# Jimmy Renex.....you, you, YOU!!!!



## Pigeonpal2002 (Jul 27, 2002)

LOL, It's been eons since you have graced us with your presense, nor have you given us any updates on HISSY! What is going on, man?!?!? Let us know how that bundle of sweet Canadian goose feathers is doing as well as yourself and all your critters

I *HATE* having to come after you like this...you should be more forthcoming & willing to divulge information with us!!!!!


----------



## Pidgey (May 20, 2005)

'Cuz ifn' ya' ain't 'fessed up by sundown tomorra', we're gittin' a posse togedder' and a'comin' after ya'!

Pardner Pidgey


----------



## Pigeonpal2002 (Jul 27, 2002)

Give him hell, Pidgey


----------



## mr squeaks (Apr 14, 2005)

Mmm, I've been wonderin' the same thing, y'all!

Looks like there may be more than a couple of "hellin's" goin' down!

OF COURSE, *ASKIN' NICELY* MAY BE BETTER THAN ALL THE MALE POSTURIN'...

Pleeeease, Mr. Jimmy? We shore would like to hear from you VERY MUCH! THANK YOU!     
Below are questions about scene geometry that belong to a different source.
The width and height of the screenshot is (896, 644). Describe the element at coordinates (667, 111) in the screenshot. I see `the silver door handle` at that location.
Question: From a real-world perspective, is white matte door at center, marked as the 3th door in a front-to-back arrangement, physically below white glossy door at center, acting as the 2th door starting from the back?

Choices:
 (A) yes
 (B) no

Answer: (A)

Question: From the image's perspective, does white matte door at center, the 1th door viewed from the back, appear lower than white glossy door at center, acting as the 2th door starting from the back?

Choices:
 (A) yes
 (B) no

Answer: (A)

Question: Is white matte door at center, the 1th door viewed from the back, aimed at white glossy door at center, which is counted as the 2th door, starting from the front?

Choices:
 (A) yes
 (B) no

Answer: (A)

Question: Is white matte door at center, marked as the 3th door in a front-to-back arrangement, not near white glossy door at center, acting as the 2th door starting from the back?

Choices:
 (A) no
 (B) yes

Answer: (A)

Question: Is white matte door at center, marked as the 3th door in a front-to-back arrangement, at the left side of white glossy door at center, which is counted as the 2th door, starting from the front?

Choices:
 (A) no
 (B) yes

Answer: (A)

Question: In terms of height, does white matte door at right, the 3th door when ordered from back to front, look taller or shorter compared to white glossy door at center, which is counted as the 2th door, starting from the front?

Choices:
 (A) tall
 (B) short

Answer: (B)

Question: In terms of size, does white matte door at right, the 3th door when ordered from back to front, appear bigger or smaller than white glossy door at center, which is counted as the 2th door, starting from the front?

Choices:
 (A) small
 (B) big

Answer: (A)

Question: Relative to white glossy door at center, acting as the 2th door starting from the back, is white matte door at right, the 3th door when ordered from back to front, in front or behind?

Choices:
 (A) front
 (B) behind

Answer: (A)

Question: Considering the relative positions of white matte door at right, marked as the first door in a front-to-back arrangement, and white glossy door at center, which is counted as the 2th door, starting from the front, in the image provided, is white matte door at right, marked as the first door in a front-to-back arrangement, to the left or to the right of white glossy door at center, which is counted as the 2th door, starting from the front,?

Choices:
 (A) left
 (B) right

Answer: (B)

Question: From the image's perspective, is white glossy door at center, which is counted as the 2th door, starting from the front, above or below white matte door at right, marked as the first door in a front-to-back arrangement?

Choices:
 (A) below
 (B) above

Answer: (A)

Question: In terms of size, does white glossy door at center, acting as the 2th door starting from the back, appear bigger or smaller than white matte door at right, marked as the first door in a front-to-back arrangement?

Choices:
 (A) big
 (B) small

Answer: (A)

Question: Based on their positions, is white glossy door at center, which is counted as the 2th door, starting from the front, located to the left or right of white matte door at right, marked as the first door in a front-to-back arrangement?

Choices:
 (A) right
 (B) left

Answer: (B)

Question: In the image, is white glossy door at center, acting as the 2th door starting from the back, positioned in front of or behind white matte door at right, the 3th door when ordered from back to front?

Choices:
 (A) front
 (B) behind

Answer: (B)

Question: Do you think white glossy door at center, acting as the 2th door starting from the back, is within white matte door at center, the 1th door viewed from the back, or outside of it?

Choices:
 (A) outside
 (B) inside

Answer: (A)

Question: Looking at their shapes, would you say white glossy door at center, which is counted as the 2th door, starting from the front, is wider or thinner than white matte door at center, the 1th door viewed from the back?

Love and Hugs from Ms. Shi
... and the rest of the forum


----------



## jimmyrenex (Mar 27, 2005)

LOL
  
Hey Folks....
It has been a long time... But I promise, I have been thinking about you guys and the forum. I will be taking some pics soon and be posting them soon....
Hissy is still doing great!!!! He is very content in the barnyard. Being wild, he seems to be able to handle these cooler temperatures with ease. Pics to come soon! Promise!


----------



## Maggie-NC (Jun 22, 2005)

Hi Jimmy

Great to see you again! We've missed you and your critters.


----------



## Whitefeather (Sep 2, 2002)

Thanks for the update Jimmy.  
Glad to hear all is well with you & your barnyard buddies.  

Cindy


----------



## Pigeonpal2002 (Jul 27, 2002)

Hey Jimmy, 

Finally, an update! I'm glad to hear all is well with you and the critters and Hissy of course Looking forward to seeing the new pictures when you get them up for us


----------



## Skyeking (Jan 17, 2003)

Hi Jimmy,

glad to SEE  you posting.

Please update us with some nice pictures, when you get a chance.

Thanks


----------



## jazaroo (Jan 1, 2006)

Hey Jimmy,

Good to see you posting again.

Thanks for the update, glad to hear Hissy is doing well, and will wait for pictures.

All the best,

Ron


----------



## feralpigeon (Feb 14, 2005)

Hi Jimmy, glad to hear all is well and a new batch of pictures is on the way .

fp


----------



## Pigeonpal2002 (Jul 27, 2002)

Hey Jimmy, 

Don't forget to include any interesting things Hissy might have done or has done since you updated us last time Do you have any suspicions on whether or not Hissy is male or female yet? Can't wait for the pictures


----------



## mr squeaks (Apr 14, 2005)

*THANK YOU, JIMMY FOR THE UPDATE! WE LOOK FORWARD TO PICTURES AND MORE BARNYARD UPDATES!!*    


*(please note that Jimmy posted AFTER I had asked nicely! So  Brad and Pidgey...)*


----------